Statik:Die Räume dürfen Bewohner erst auspumpen, wenn das Hochwasser abgeflossen und der Grundwasserspiegel niedrig genug ist. Sonst bestehe die Gefahr, dass die Bodenwanne des Gebäudes beschädigt wird, erklärt das Bundesamt für Bevölkerungsschutz und Katastrophenhilfe (BBK). Denn der Druck des Grundwassers von unten kann so groß sein, dass nur Wasser im Keller den nötigen Gegendruck bieten kann. Grundsätzliche Hinweise, dass die Statik des Hauses gefährdet ist, sind laut Verband Deutscher Sicherheitsingenieure (VDSI) Risse oder verschobene Bauteile.
Verunreinigungen und Verletzungen: Flutopfer und Helfer sollten beim Aufräumen nach der Überschwemmung wasserdichte Handschuhe tragen. Denn der Schlamm kann Fäkalien, Heizöl oder andere Giftstoffe enthalten, erläutert der VDSI. Er kommt daher besser nicht mit der Haut in Kontakt.

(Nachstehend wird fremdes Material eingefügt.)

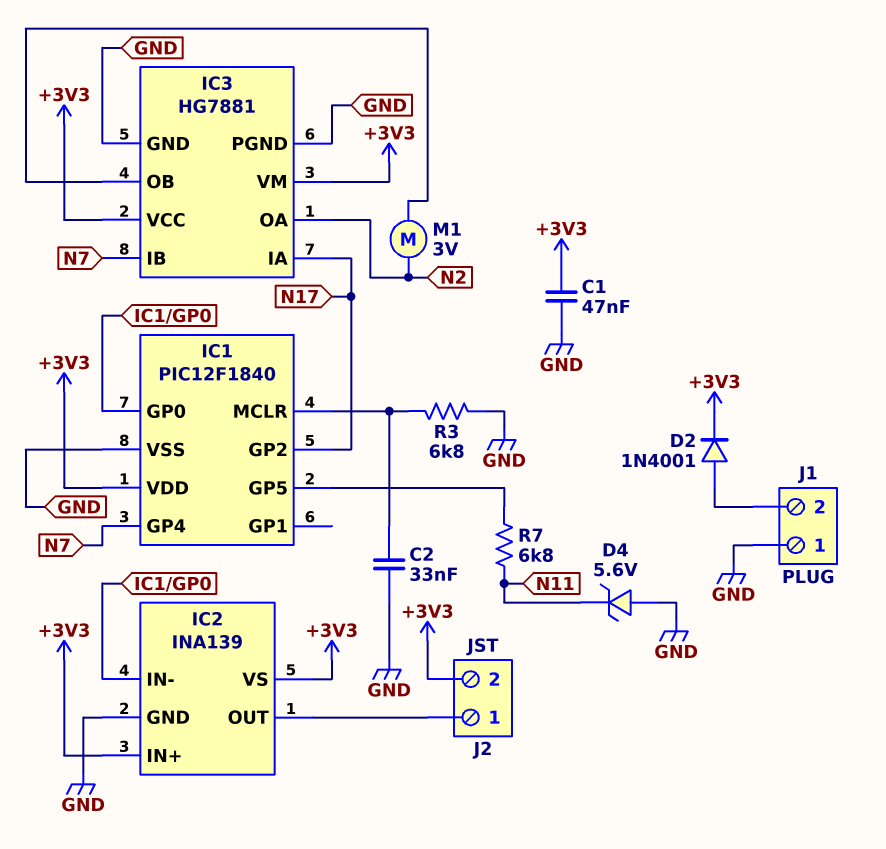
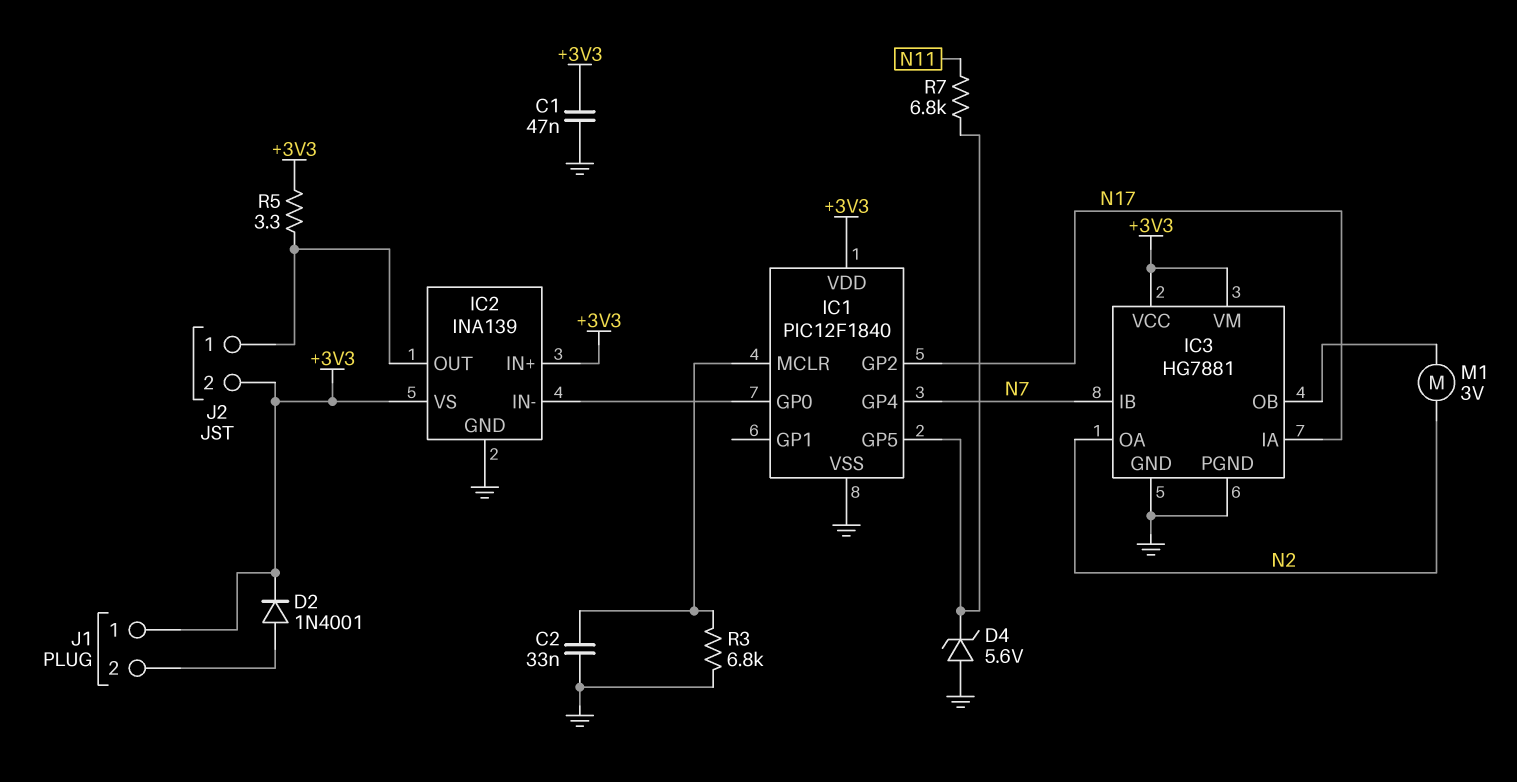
D4: zener 5.6V (A GND, K N11) -> zener 5.6V (A GND, K IC1/GP5)
J1 pin 1: GND -> +3V3
R5: none -> 3.3 (+3V3, IC2/OUT)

Die Experten raten, bei groben Arbeiten zusätzlich Bauhandschuhe zu tragen.
Wenn Bewohner erkennen, dass Pflanzenschutzmittel, Lacke, Farben, Putzmittel oder Heizöl ausgelaufen sind, müssen sie die Feuerwehr verständigen. Sind Gärten oder Felder betroffen, wird auch das Landratsamt oder das Amt für Landwirtschaft darüber informiert. Gegebenenfalls müssen Spezialfirmen die Schadstoffe entsorgen. In davon betroffenen Räumen sollten die Fenster offen stehen, niemand darf rauchen. Bindemittel für Öl benutzen Laien am besten nur in Absprache mit der Feuerwehr, rät das BBK in einer Notfallbroschüre.
Trinkwasser: Es kann sinnvoll sein, das Trinkwasser abzukochen - da die Flut möglicherweise Krankheitserreger in die Leitungen geschwemmt hat. „Einmal aufkochen reicht“, sagt Basil Al Naqib, Wassertechnik-Experte vom Technischen Hilfswerk (THW) in Bonn. Die Keime werden bei einer Temperatur von mehr als 70 Grad abgetötet.